Consider two choices you have likely faced in your life:

  • “I’m going for coffee. Do you want one?”
  • “You got the job offer. Will you take it?”

Decisions can make us feel stuck

Both of these questions can be described as options in the financial sense: they provide you with the right to trade an underlying asset of a certain value before an expiry date. The coffee option expires very quickly and has a relatively small underlying value (depending on how tired you are at the time), and the cost of letting the option expire is also low. The underlying value, time til expiry, and option cost are all higher for the new job. While they both fit the same options model, they are two very different questions–conveniently your brain makes decisions using two very different “systems.” Just don’t pick the wrong system!

Read on for a practical guide to applying this options model do decisions you and your team face.

What is my option? Understand the value of the decision and the cost of letting it expire

When you or your team face a significant decision, start by clarifying the terms of the option:

  1. The underlying net value. If you accept this choice, what will you gain? what will it cost to get it? Are the costs and benefits one time or recurring items?
  2. The expiry date. Some choices feel urgent at first, but actually aren’t. Take a moment to clarify–either by thinking about it or explicitly asking the other party–when is the latest I can make this decision?
  3. The cost of letting the option expire. At first, this cost may appear to be the opposite of the underlying net value (#1 above). By examining your sunk costs to date and the incremental risks you’d incur by moving forward, the cost of letting the decision expire might be very small in comparison (for example, letting an offer expire without countering after completing a home inspection).

By understanding these parameters, you can see whether a quick, instinctive decision is required, or whether a slower, more deductive decision fits. Daniel Kahneman’s insightful and accessible book Thinking, Fast and Slow describes our two decision making systems and they best ways to employ them (The Financial Times ran a very clear review a few months ago). Kahneman also weaves an understanding of cognitive bias into his description of the two decision making systems.

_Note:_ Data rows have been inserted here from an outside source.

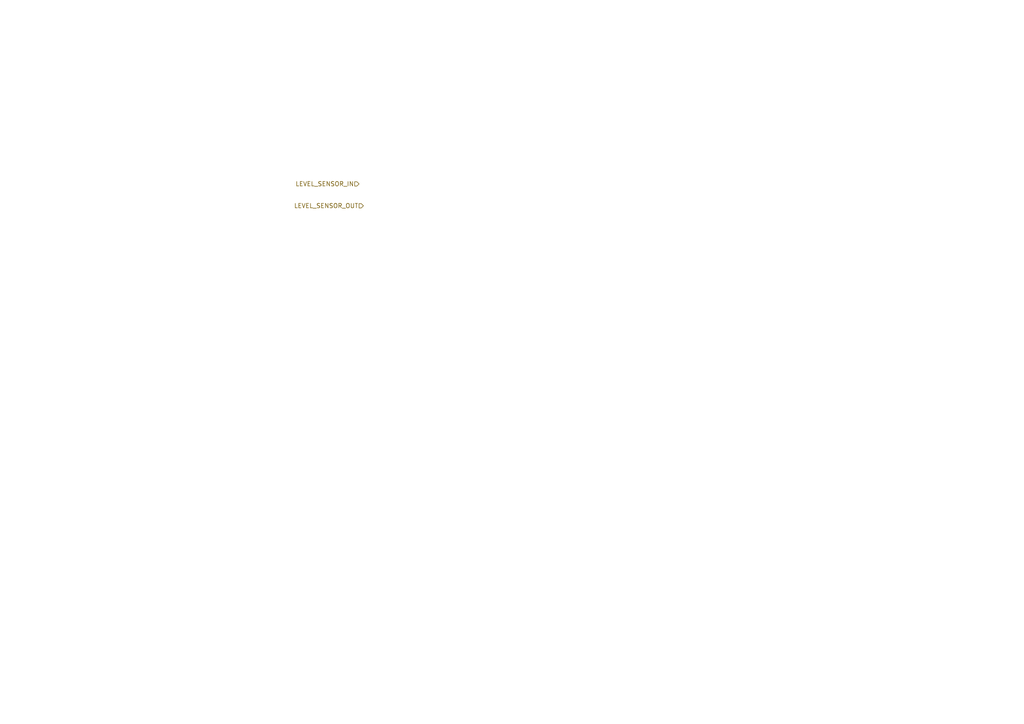
<source format=kicad_sch>
(kicad_sch (version 20211123) (generator eeschema)

  (uuid 9dcdc92b-2219-4a4a-8954-45f02cc3ab25)

  (paper "A4")

  


  (hierarchical_label "LEVEL_SENSOR_OUT" (shape input) (at 105.41 59.69 180)
    (effects (font (size 1.27 1.27)) (justify right))
    (uuid 5d9921f1-08b3-4cc9-8cf7-e9a72ca2fdb7)
  )
  (hierarchical_label "LEVEL_SENSOR_IN" (shape input) (at 104.14 53.34 180)
    (effects (font (size 1.27 1.27)) (justify right))
    (uuid dae72997-44fc-4275-b36f-cd70bf46cfba)
  )
)

</source>
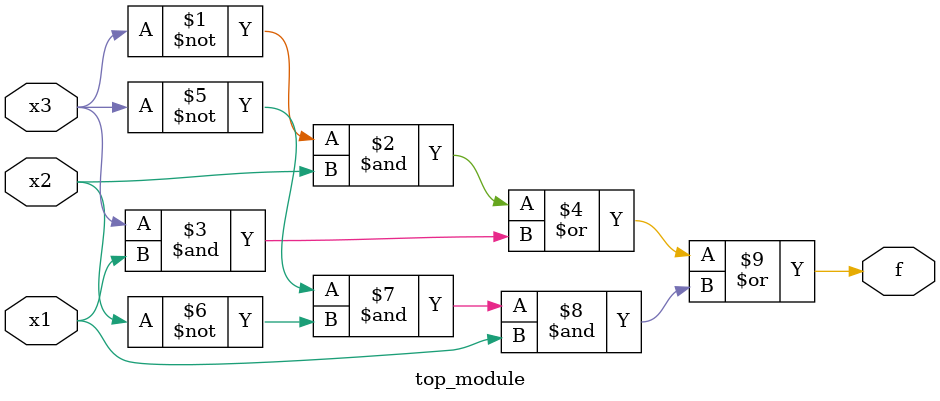
<source format=sv>
module top_module (
    input x3,
    input x2,
    input x1,
    output f
);
    assign f = (~x3 & x2) | (x3 & x1) | (~x3 & ~x2 & x1);
endmodule

</source>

Now that you have defined the option, considered which decision making system is engaged, and become aware of any cognitive bias at play, you’re able to make the best decision. Use the practical summary below to prompt your team to apply these concepts:

  • Will more information help make the decision? More information can feed our pattern recognition and intuitive System 1. If so, enable your team to have the facts in hand.
  • Will more consideration help provide more confidence about the decision? If the option allows, switch to a more deductive System 2 decision making process. David Allen suggests never making a decision in the same meeting that data is presented for the first time.
  • How are biases clouding this decision? There is nothing inherently “bad” about biases, they just influence us in selecting an answer that isn’t appropriate for the situation in front of us. Build awareness of biases–laughing at them before changing can take the risk of guilt or judgment away.